Новый день старого уклада жизни.

Коноху ничто не меняло и не изменит, как и людей в ней.

В клане Учиха утро ничем не отличалось от того, что было в Скрытом Листе. Так же витал запах свежевыпеченной сдобы, так же кричали быки, блеяли во время дойки козы, шли с добычей сонные и продрогшие рыбаки, и везли за собой груженые тачки с овощами крестьяне в бедных одеждах; так же тренировались шиноби, метая в бревна кунаи и размахивая катанами.

Небо было пронзительно ясным, бледно-голубого оттенка. Ужасно, опять жара. Нескончаемая жара, бегущая по пятам, выжигающая поля и посевы риса. Одним словом, несущая голодную засуху.

Саске проснулся как всегда с лучами рассвета, переоделся из смятого и растянутого спального в домашнее юкато и открыл створки перегородки, впуская в комнату разогревающийся по мере того, как солнце встает, воздух с сада. Трава, покрытая каплями росы, блестела в лучах утра. Ноги просились окунуться в бодрящую прохладу, звенящую под ступнями, но Саске решительно побрел на кухню.

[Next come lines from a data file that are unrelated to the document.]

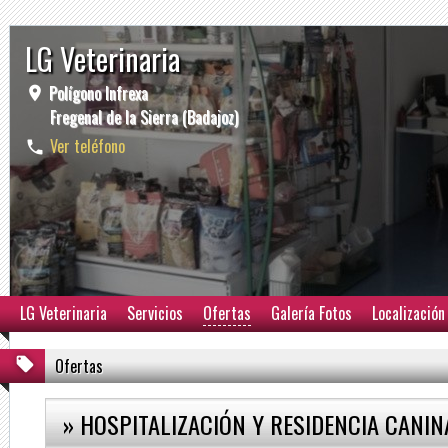
LG Veterinaria
Polígono Infrexa
Fregenal de la Sierra (Badajoz)
Ver teléfono
LG Veterinaria
Servicios
Ofertas
Galería Fotos
Localización
Ofertas
» HOSPITALIZACIÓN Y RESIDENCIA CANIN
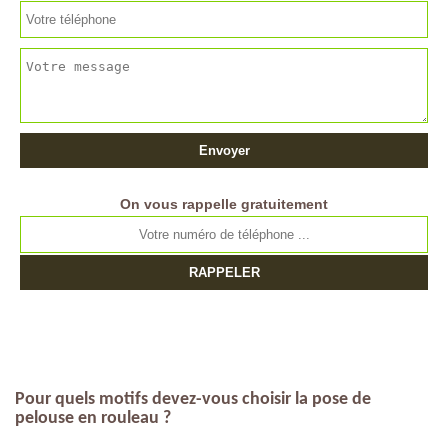
On vous rappelle gratuitement
Pour quels motifs devez-vous choisir la pose de
pelouse en rouleau ?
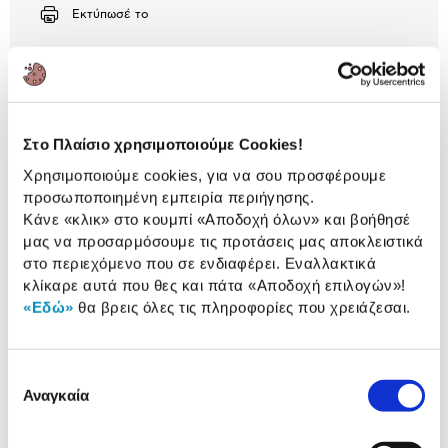
Αριθμός δόσεων
Ποσό/Μήνα
Εκτύπωσέ το
1,01 €
Περιγραφή
Επίλεξε την υπηρεσία «Πλαίσιο Φτιάξε με» που
χρειάζεσαι και ξένοιασε από την αναζήτηση του
κατάλληλου τεχνικού!
Στο Πλαίσιο χρησιμοποιούμε Cookies!
Χρησιμοποιούμε cookies, για να σου προσφέρουμε
προσωποποιημένη εμπειρία περιήγησης.
Κάνε «κλικ» στο κουμπί
«Αποδοχή όλων»
και βοήθησέ
Αναλυτική
μας να προσαρμόσουμε τις προτάσεις μας αποκλειστικά
Αναλυτική παρουσίαση
παρουσίαση
στο περιεχόμενο που σε ενδιαφέρει. Εναλλακτικά
κλίκαρε αυτά που θες και πάτα
«Αποδοχή επιλογών»
!
Αξιολογήσεις
«Εδώ»
θα βρεις όλες τις πληροφορίες που χρειάζεσαι.
Αξιολογήσεις
Επιλογή
Κάτι μας λέει πως τα παρακάτω
Αναγκαία
συγκατάθεσης
προϊόντα σε ενδιαφέρουν!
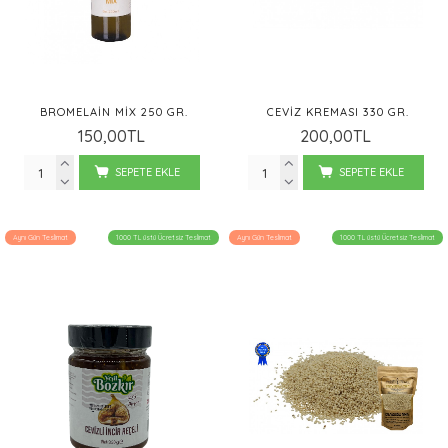
BROMELAIN MIX 250 GR.
CEVIZ KREMASI 330 GR.
150,00TL
200,00TL
SEPETE EKLE
SEPETE EKLE
Aynı Gün Teslimat
1000 TL üstü Ücretsiz Teslimat
Aynı Gün Teslimat
1000 TL üstü Ücretsiz Teslimat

Люди качали головами, а старики в тростниковых шляпах ворчали, что Боги послали на землю беду из-за грехов, которые надо искупить, принеся в жертву лучшего быка.

Мать опять поставила широкий и длинный кувшин с молоком. Значит, ароматного и свежего чая сегодня вряд ли можно дождаться.

Что за эпидемия, Саске так и не понял. Вчера он не услышал ни слова об этом, стало быть, люди или не знали, или не предавали этому значения. Отец обмолвился лишь тем, что в колодце нашли труп неместного шиноби, и хоть Фугаку запретил в клане использовать эту воду для питья, все равно люди, судя по всему, пользовались ей.